C.R. : Je ne suis pas de cet avis, parce que le langage en soi n’égare pas. Cependant, il est vrai qu’un certain usage du langage peut servir à l’illusion. Je citerai un mot de Marcel Aymé, l’écrivain français, qui dit : "Les mots ont le pouvoir d’effacer toute l’évidence". En ce sens, le langage peut servir d’arme à l’illusion. De même, le philosophe anglais Austin a montré par exemple que certains mots remplacent des choses. Par exemple quand je dis : "Je te baptise", tu es baptisée. C’est un verbe performatif. Le mot est un acte. Par conséquent, les mots ou bien le langage peuvent effectivement servir l’illusion et l’égarement. On peut parfois l’utiliser pour promouvoir certaines formes de fanatisme, de propagande… il peut même nous faire perdre la tête !
A.P. : Quelle est l’attitude de la philosophie de l’absurdité de Camus et la philosophie heideggérienne de l’être à l’égard du réel ?
C.R. : Camus n’est pas un philosophe. Je ne pense pas qu’il manque d’un sens du réel et je crois qu’il était quelqu’un d’assez réaliste. Camus est un essayiste et un romancier qui n’est pas du tout opposé au réel et n’est pas utopique. Quand à Heidegger, je pense que son problème est bien un problème du réel, mais il se situe dans un être qui est au-delà de toute réalité. Par conséquent, dans un sens, il recherche le réel, mais dans un autre sens, on peut dire qu’il se situe loin du réel en le remplaçant par une notion de supra-réel. Personnellement, je ne suis pas complètement d’accord avec la pensée de Heidegger. Evidemment, sur certains points il a dit des choses d’une extrême justesse, mais je n’accepte pas sa théorie générale.

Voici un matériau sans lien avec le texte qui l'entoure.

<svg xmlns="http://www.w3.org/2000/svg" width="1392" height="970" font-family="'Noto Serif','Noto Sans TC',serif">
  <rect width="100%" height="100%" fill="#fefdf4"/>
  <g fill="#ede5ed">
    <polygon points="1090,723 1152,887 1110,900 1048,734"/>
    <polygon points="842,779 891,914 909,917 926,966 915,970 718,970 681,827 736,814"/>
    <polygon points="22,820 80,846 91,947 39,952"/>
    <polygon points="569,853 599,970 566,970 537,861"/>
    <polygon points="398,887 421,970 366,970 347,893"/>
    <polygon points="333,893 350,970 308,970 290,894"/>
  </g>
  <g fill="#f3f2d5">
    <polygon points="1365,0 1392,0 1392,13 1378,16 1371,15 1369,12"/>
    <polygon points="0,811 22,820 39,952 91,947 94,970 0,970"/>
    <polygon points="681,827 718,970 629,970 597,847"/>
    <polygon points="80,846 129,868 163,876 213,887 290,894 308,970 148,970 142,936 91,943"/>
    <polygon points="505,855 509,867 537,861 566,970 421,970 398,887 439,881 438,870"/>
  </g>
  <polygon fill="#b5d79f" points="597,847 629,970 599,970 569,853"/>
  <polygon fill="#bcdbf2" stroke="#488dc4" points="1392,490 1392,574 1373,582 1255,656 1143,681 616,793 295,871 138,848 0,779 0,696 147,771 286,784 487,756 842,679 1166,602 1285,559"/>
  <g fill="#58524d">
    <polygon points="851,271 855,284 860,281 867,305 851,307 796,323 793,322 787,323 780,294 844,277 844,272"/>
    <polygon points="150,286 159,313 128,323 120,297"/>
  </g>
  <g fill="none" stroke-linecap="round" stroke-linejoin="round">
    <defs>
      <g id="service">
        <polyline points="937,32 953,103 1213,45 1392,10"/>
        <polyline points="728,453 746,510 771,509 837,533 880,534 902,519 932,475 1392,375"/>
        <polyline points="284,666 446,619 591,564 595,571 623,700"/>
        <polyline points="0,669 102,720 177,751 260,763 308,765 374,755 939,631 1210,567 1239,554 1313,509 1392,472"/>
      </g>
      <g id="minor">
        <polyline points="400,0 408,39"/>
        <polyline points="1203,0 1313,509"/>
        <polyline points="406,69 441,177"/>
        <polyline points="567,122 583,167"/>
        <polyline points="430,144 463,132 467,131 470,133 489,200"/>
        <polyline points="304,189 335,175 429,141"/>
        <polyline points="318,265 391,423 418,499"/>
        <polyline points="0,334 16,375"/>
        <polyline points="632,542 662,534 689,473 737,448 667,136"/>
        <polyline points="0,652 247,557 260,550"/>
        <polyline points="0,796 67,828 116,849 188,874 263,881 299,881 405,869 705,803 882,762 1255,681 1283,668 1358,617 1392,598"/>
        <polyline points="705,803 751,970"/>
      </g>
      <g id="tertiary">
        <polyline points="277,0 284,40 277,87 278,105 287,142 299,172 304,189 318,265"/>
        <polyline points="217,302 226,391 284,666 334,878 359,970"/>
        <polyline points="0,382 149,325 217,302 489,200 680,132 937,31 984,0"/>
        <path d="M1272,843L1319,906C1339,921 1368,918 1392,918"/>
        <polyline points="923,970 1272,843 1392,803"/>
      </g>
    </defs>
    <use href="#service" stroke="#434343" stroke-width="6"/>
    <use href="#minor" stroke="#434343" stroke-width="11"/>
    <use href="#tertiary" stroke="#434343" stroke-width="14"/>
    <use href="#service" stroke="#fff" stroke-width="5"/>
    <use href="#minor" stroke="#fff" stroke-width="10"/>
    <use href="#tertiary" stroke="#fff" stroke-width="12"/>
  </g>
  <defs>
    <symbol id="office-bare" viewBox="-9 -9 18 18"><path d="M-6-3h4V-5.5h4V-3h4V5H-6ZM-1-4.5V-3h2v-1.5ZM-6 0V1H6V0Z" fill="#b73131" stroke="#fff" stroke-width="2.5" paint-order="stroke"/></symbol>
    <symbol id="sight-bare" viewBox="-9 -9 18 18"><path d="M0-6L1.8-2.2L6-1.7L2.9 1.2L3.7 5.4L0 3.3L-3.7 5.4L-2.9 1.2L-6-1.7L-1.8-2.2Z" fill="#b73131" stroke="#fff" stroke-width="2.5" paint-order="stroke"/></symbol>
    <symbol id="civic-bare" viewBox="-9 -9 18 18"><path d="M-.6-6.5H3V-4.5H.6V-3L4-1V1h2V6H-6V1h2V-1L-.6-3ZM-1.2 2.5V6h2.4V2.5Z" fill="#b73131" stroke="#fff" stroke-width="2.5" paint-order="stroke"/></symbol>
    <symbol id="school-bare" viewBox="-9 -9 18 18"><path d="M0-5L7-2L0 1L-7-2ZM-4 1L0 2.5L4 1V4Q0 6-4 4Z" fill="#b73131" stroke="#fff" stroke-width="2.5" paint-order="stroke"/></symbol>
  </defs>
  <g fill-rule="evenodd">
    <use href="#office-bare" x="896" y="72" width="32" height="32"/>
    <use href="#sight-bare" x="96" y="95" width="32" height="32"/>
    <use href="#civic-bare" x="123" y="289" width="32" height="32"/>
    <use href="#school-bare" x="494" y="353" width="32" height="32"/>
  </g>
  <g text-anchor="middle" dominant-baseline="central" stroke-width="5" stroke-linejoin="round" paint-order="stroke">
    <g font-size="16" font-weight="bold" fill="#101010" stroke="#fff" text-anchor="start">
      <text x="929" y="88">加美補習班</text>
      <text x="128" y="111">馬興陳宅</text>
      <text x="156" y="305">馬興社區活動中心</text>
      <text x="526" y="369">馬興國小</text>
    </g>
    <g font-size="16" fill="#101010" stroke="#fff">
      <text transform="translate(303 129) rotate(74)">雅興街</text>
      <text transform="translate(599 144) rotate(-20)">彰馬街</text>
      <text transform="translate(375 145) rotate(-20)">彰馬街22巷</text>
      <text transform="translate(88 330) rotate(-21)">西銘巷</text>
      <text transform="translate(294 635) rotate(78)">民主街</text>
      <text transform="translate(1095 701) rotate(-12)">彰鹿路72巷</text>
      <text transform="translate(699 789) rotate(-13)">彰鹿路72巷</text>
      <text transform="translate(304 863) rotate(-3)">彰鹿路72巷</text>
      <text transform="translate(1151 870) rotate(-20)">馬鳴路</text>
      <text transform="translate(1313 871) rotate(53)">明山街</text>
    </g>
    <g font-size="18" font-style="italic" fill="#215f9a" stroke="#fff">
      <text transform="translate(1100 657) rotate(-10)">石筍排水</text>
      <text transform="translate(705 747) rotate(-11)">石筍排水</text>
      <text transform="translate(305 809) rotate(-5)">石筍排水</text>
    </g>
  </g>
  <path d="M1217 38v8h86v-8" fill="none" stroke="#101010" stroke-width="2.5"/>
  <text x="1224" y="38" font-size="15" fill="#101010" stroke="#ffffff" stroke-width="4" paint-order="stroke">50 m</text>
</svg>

Bibliographie (non exhaustive) des œuvres de Clément Rosset :
1960, La Philosophie tragique ;
1962, Le monde et ses remèdes ;
1965, Lettre sur les chimpanzés : plaidoyer pour une humanité totale ; Essai sur Teilhard de Chardin ;
1967, Schopenhauer : philosophe de l’absurde ;
1976, Le réel et son double : essai sur l’illusion ;
1978, Le réel : traite de l’idiotie ;
1979, L’objet singulier ;
1985, Le philosophe et les sortilèges ;
1988, Le Principe de cruauté ;
1991, Principes de la sagesse et de la folie ;
1995, Le choix des mots ;
1997, Le démon de la tautologie ;
1999, Loin de moi : étude sur l’identité ;
2000, Le réel, l’imaginaire et l’illusoire ;
2001, Le régime des passions et autres textes ;
2001, Propos sur le cinéma ;
2001, Écrits sur Schopenhauer ;
2004, Impressions fugitives : l’ombre, le reflet, l’écho ;
2006, Fantasmagories ;
2008, Nuit de mai ;
2008, L’Ecole du réel.
[1] Rosset, Clément. Le Réel et son double (essai sur l’illusion), traduction espagnole, ed. Tusquets Editores, septembre 1993, p. 9
[2] Voir la bibliographie à la fin de l’entretien.